_WRITTEN TASK_:
What lines of the listing include the string "none"? Show them all.

_EXERCISE MATERIALS_:
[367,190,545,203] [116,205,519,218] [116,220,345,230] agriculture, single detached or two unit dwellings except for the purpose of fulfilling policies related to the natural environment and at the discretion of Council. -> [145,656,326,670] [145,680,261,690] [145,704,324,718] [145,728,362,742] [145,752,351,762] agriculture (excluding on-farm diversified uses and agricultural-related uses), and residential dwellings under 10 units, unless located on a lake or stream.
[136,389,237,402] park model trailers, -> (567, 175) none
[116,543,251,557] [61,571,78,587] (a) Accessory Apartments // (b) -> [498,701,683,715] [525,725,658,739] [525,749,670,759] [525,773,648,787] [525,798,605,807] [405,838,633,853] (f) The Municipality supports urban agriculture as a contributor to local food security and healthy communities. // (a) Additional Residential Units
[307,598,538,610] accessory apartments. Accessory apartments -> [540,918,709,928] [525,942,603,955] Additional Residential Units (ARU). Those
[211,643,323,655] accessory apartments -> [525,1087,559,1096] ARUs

---

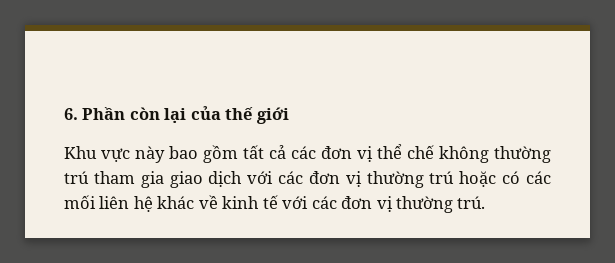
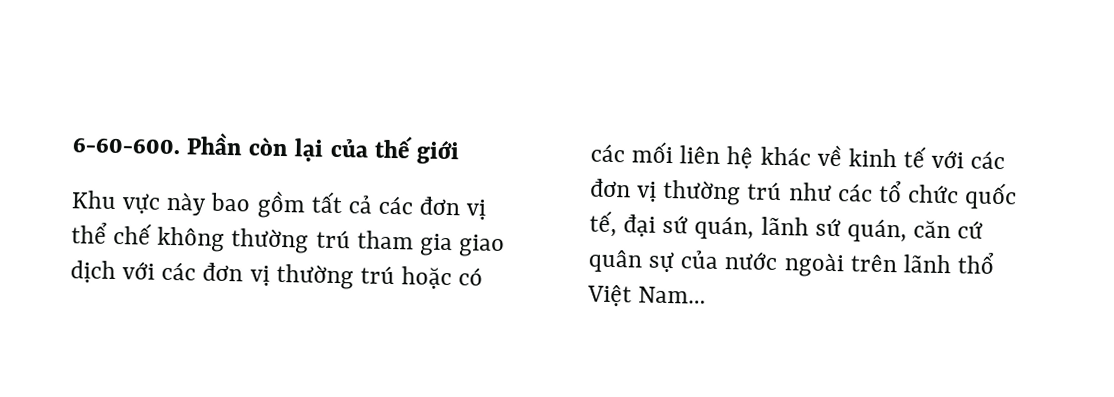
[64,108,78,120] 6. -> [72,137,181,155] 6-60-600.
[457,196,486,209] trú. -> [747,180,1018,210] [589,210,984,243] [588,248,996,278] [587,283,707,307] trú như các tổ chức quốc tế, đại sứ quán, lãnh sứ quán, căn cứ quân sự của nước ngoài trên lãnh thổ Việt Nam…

* * *

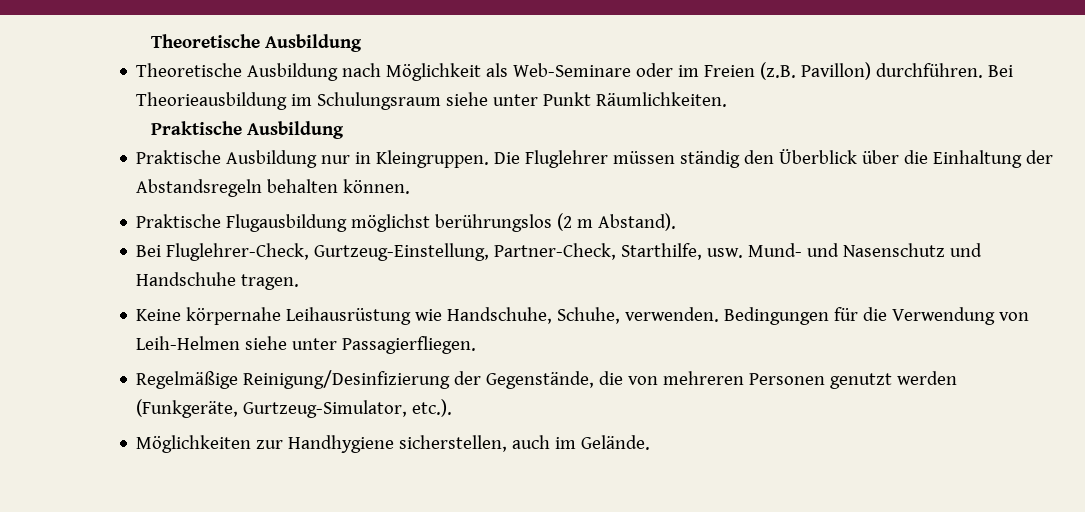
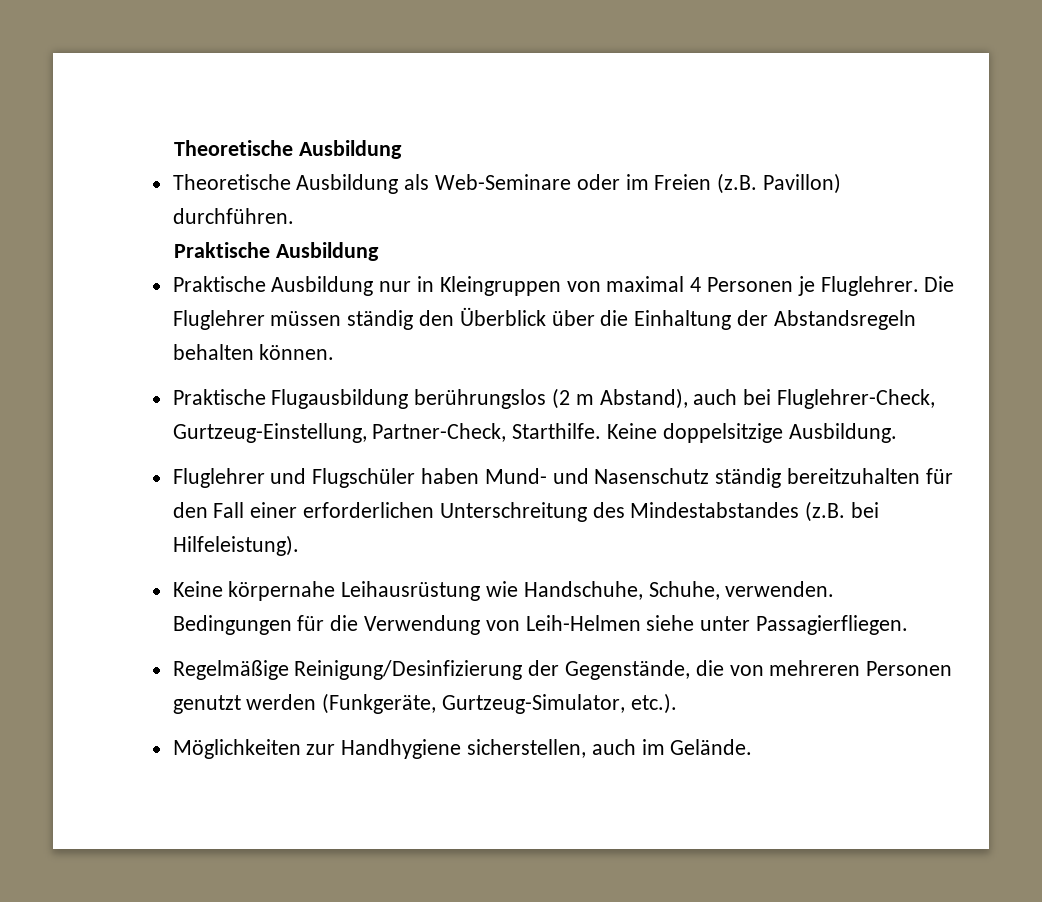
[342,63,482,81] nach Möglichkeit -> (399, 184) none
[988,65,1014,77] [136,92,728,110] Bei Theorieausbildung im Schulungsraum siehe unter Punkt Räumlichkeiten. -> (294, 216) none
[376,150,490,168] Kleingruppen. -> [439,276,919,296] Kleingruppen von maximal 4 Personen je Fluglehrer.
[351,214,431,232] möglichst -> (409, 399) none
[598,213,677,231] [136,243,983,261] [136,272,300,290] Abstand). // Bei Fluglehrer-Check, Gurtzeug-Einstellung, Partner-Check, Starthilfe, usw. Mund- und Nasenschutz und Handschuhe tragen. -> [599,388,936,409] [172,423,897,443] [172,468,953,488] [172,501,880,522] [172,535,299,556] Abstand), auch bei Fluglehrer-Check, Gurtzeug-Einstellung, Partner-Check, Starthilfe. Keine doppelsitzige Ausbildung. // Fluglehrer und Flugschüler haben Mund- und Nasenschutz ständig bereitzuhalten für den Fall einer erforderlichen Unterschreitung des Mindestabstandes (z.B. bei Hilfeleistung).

_WRITTEN RESPONSE_:
[136,389,237,402] park model trailers, -> (567, 175) none
[342,63,482,81] nach Möglichkeit -> (399, 184) none
[988,65,1014,77] [136,92,728,110] Bei Theorieausbildung im Schulungsraum siehe unter Punkt Räumlichkeiten. -> (294, 216) none
[351,214,431,232] möglichst -> (409, 399) none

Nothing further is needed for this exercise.